- STORED DATA -
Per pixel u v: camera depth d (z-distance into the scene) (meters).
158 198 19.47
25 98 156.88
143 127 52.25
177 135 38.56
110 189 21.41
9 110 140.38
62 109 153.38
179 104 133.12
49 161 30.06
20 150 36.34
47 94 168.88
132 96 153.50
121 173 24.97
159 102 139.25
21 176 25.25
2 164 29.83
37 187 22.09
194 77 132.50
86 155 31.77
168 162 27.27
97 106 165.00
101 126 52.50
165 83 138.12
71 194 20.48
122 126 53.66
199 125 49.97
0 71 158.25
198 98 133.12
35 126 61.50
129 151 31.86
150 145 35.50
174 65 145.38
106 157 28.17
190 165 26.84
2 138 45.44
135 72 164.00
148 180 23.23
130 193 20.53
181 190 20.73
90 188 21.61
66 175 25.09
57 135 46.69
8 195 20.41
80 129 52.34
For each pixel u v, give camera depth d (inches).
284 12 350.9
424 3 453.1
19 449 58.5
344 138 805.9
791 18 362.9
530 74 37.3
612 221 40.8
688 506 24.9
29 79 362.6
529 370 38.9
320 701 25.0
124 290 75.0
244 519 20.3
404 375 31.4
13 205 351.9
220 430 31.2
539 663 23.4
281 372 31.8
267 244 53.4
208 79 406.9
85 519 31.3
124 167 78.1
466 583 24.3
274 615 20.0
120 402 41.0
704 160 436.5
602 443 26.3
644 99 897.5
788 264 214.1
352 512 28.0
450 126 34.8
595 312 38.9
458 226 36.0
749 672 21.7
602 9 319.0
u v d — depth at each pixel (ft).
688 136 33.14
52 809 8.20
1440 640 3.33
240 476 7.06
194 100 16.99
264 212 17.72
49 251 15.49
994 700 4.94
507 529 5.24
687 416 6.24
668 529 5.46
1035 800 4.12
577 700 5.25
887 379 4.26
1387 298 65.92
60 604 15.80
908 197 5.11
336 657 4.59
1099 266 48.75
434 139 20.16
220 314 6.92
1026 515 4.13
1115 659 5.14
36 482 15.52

- AIM OF THE EXERCISE -
Please output exactly the lines between the one holding "424 3 453.1" and the one holding "450 126 34.8" in the records above, inclusive, and nothing more.

- ANSWER AREA -
424 3 453.1
19 449 58.5
344 138 805.9
791 18 362.9
530 74 37.3
612 221 40.8
688 506 24.9
29 79 362.6
529 370 38.9
320 701 25.0
124 290 75.0
244 519 20.3
404 375 31.4
13 205 351.9
220 430 31.2
539 663 23.4
281 372 31.8
267 244 53.4
208 79 406.9
85 519 31.3
124 167 78.1
466 583 24.3
274 615 20.0
120 402 41.0
704 160 436.5
602 443 26.3
644 99 897.5
788 264 214.1
352 512 28.0
450 126 34.8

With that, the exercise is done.